__What the task requires__: Look for the word "string" in the material below, then report each line where it occurs.

"""

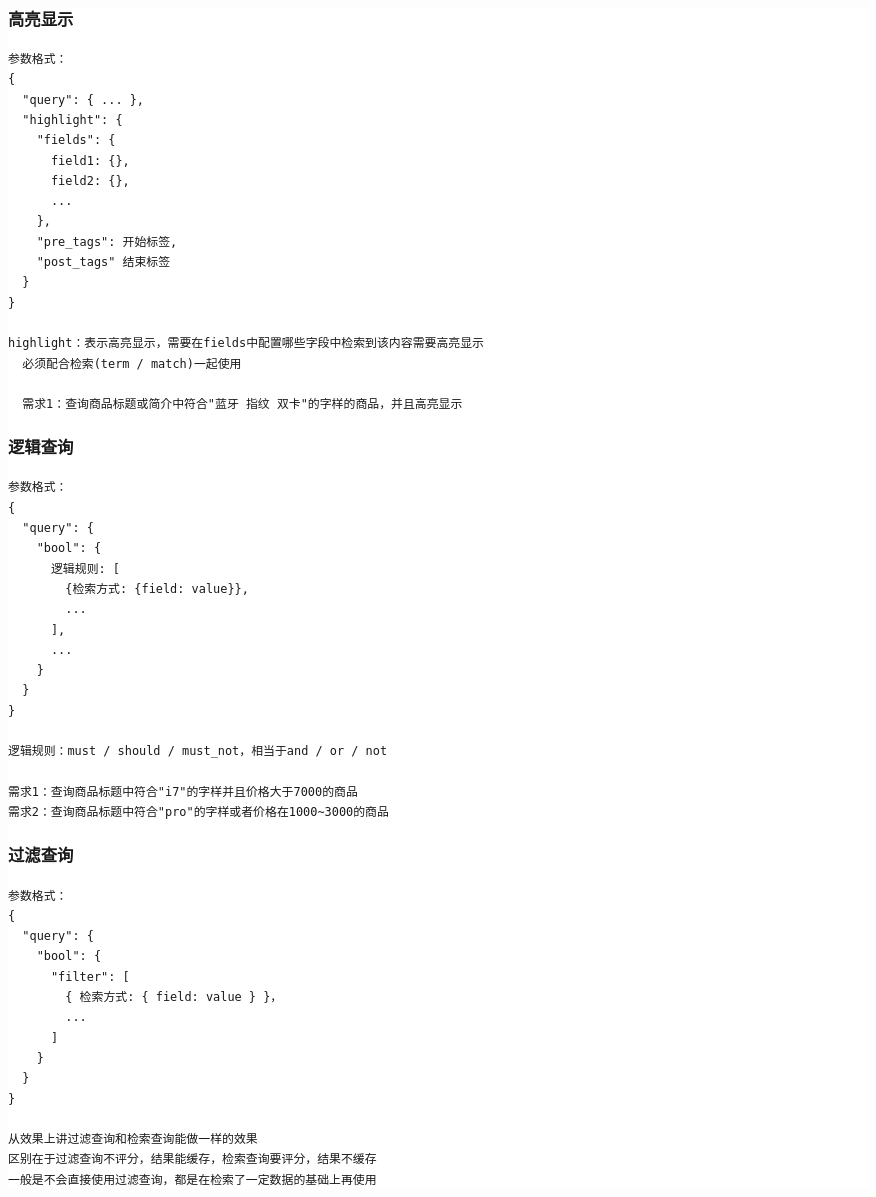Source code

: ### 高亮显示

```
参数格式：
{
  "query": { ... },
  "highlight": {
    "fields": {
      field1: {},
      field2: {},
      ...
    },
    "pre_tags": 开始标签,
    "post_tags" 结束标签
  }
}

highlight：表示高亮显示，需要在fields中配置哪些字段中检索到该内容需要高亮显示
  必须配合检索(term / match)一起使用
  
  需求1：查询商品标题或简介中符合"蓝牙 指纹 双卡"的字样的商品，并且高亮显示
```

### 逻辑查询

```
参数格式： 
{
  "query": {
    "bool": {
      逻辑规则: [
        {检索方式: {field: value}}, 
        ...
      ],
      ...
    }
  }
}

逻辑规则：must / should / must_not，相当于and / or / not

需求1：查询商品标题中符合"i7"的字样并且价格大于7000的商品
需求2：查询商品标题中符合"pro"的字样或者价格在1000~3000的商品
```

### 过滤查询

```
参数格式：
{
  "query": {
    "bool": {
      "filter": [
        { 检索方式: { field: value } }，            	
        ...
      ]
    }             
  }
}

从效果上讲过滤查询和检索查询能做一样的效果
区别在于过滤查询不评分，结果能缓存，检索查询要评分，结果不缓存
一般是不会直接使用过滤查询，都是在检索了一定数据的基础上再使用
```

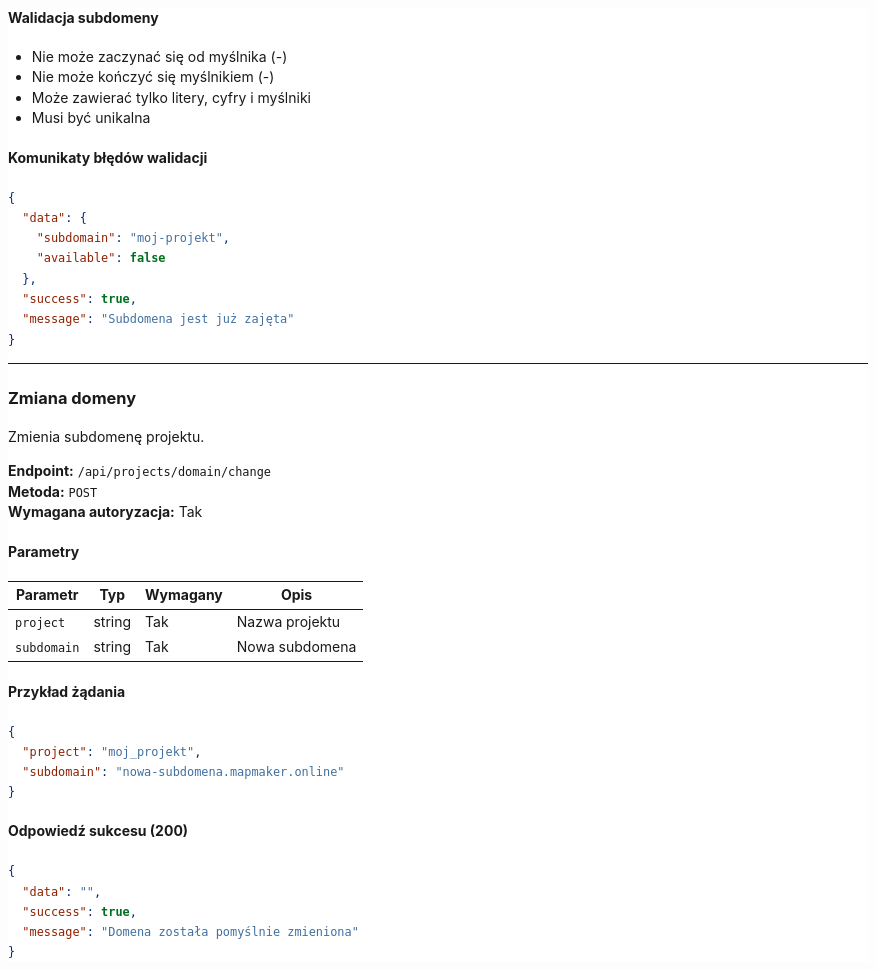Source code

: #### Walidacja subdomeny

- Nie może zaczynać się od myślnika (-)
- Nie może kończyć się myślnikiem (-)
- Może zawierać tylko litery, cyfry i myślniki
- Musi być unikalna

#### Komunikaty błędów walidacji

```json
{
  "data": {
    "subdomain": "moj-projekt",
    "available": false
  },
  "success": true,
  "message": "Subdomena jest już zajęta"
}
```

---

### Zmiana domeny

Zmienia subdomenę projektu.

**Endpoint:** `/api/projects/domain/change`  
**Metoda:** `POST`  
**Wymagana autoryzacja:** Tak

#### Parametry

| Parametr | Typ | Wymagany | Opis |
|----------|-----|----------|------|
| `project` | string | Tak | Nazwa projektu |
| `subdomain` | string | Tak | Nowa subdomena |

#### Przykład żądania

```json
{
  "project": "moj_projekt",
  "subdomain": "nowa-subdomena.mapmaker.online"
}
```

#### Odpowiedź sukcesu (200)

```json
{
  "data": "",
  "success": true,
  "message": "Domena została pomyślnie zmieniona"
}
```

"""

__Result__:
| `project` | string | Tak | Nazwa projektu |
| `subdomain` | string | Tak | Nowa subdomena |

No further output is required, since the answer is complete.